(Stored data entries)

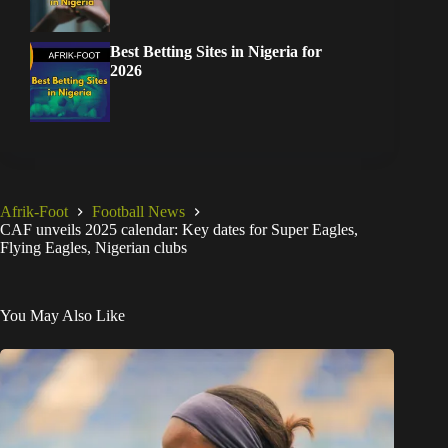
Best Betting Sites in Nigeria for
2026
Afrik-Foot
Football News
CAF unveils 2025 calendar: Key dates for Super Eagles,
Flying Eagles, Nigerian clubs
You May Also Like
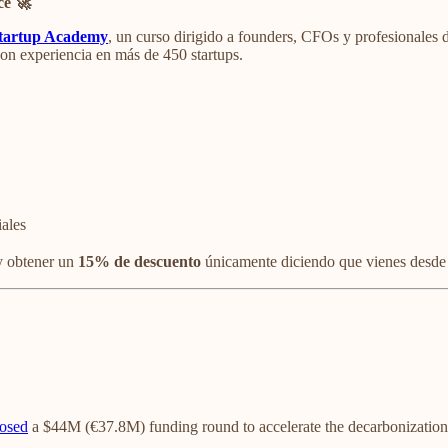
ce 🚀
tartup Academy
, un curso dirigido a founders, CFOs y profesionales 
con experiencia en más de 450 startups.
iales
 obtener un
15% de descuento
únicamente diciendo que vienes desde
losed
a $44M (€37.8M) funding round to accelerate the decarbonization 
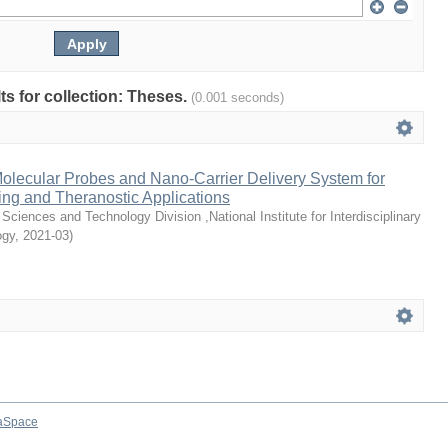
lts for collection: Theses.
(0.001 seconds)
olecular Probes and Nano-Carrier Delivery System for
sing and Theranostic Applications
Sciences and Technology Division ,National Institute for Interdisciplinary
ogy
,
2021-03
)
aSpace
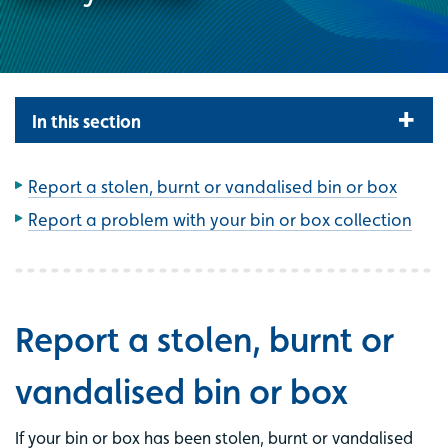
In this section
Report a stolen, burnt or vandalised bin or box
Report a problem with your bin or box collection
Report a stolen, burnt or
vandalised bin or box
If your bin or box has been stolen, burnt or vandalised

-- Work to be completed --
Return all the entries word for word, but omit any pictures they contain.

-- Response to this exercise --
Best Betting Sites in Nigeria for
2026
Afrik-Foot
Football News
CAF unveils 2025 calendar: Key dates for Super Eagles,
Flying Eagles, Nigerian clubs
You May Also Like
ce 🚀
tartup Academy
, un curso dirigido a founders, CFOs y profesionales 
con experiencia en más de 450 startups.
iales
 obtener un
15% de descuento
únicamente diciendo que vienes desde
losed
a $44M (€37.8M) funding round to accelerate the decarbonization 
lts for collection: Theses.
(0.001 seconds)
olecular Probes and Nano-Carrier Delivery System for
sing and Theranostic Applications
Sciences and Technology Division ,National Institute for Interdisciplinary
ogy
,
2021-03
)
aSpace
In this section
Report a stolen, burnt or vandalised bin or box
Report a problem with your bin or box collection
Report a stolen, burnt or
vandalised bin or box
If your bin or box has been stolen, burnt or vandalised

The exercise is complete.